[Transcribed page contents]
• • • • • • •

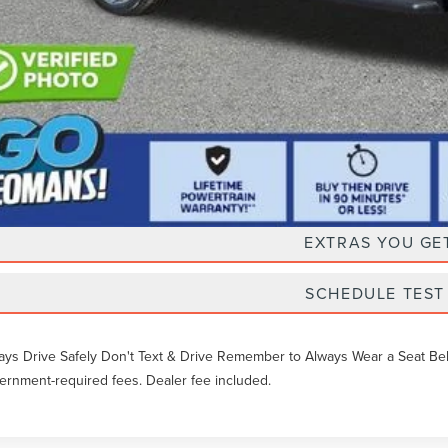
Unlock Instan
EXTRAS YOU GE
SCHEDULE TEST
ays Drive Safely Don't Text & Drive Remember to Always Wear a Seat Belt. 
ernment-required fees. Dealer fee included.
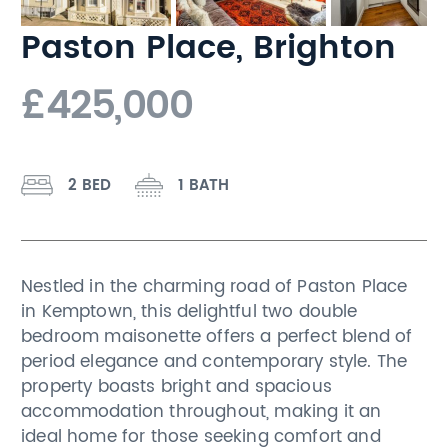
Paston Place, Brighton
£425,000
2 BED
1 BATH
Nestled in the charming road of Paston Place
in Kemptown, this delightful two double
bedroom maisonette offers a perfect blend of
period elegance and contemporary style. The
property boasts bright and spacious
accommodation throughout, making it an
ideal home for those seeking comfort and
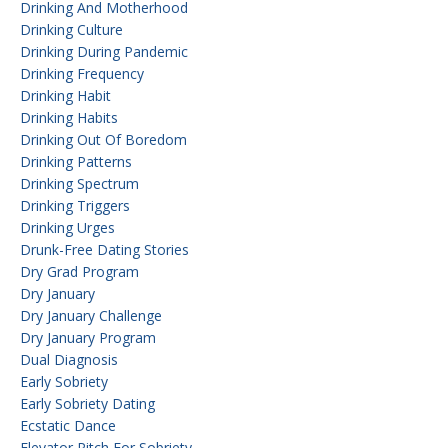
Drinking And Motherhood
Drinking Culture
Drinking During Pandemic
Drinking Frequency
Drinking Habit
Drinking Habits
Drinking Out Of Boredom
Drinking Patterns
Drinking Spectrum
Drinking Triggers
Drinking Urges
Drunk-Free Dating Stories
Dry Grad Program
Dry January
Dry January Challenge
Dry January Program
Dual Diagnosis
Early Sobriety
Early Sobriety Dating
Ecstatic Dance
Elevator Pitch For Sobriety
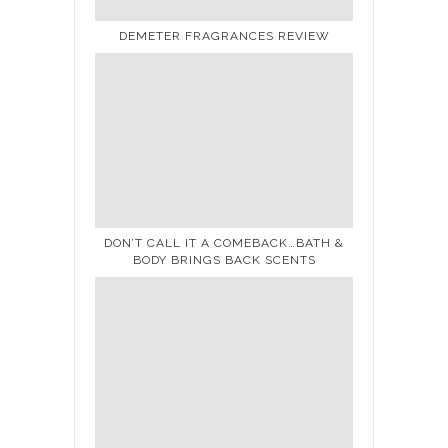
DEMETER FRAGRANCES REVIEW
DON’T CALL IT A COMEBACK…BATH &
BODY BRINGS BACK SCENTS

• • • • • • •

Extract each line of the records that contains the string "Paston", treating uppercase and lowercase letters as distinct.

_Task response_.
Paston Place, Brighton
Nestled in the charming road of Paston Place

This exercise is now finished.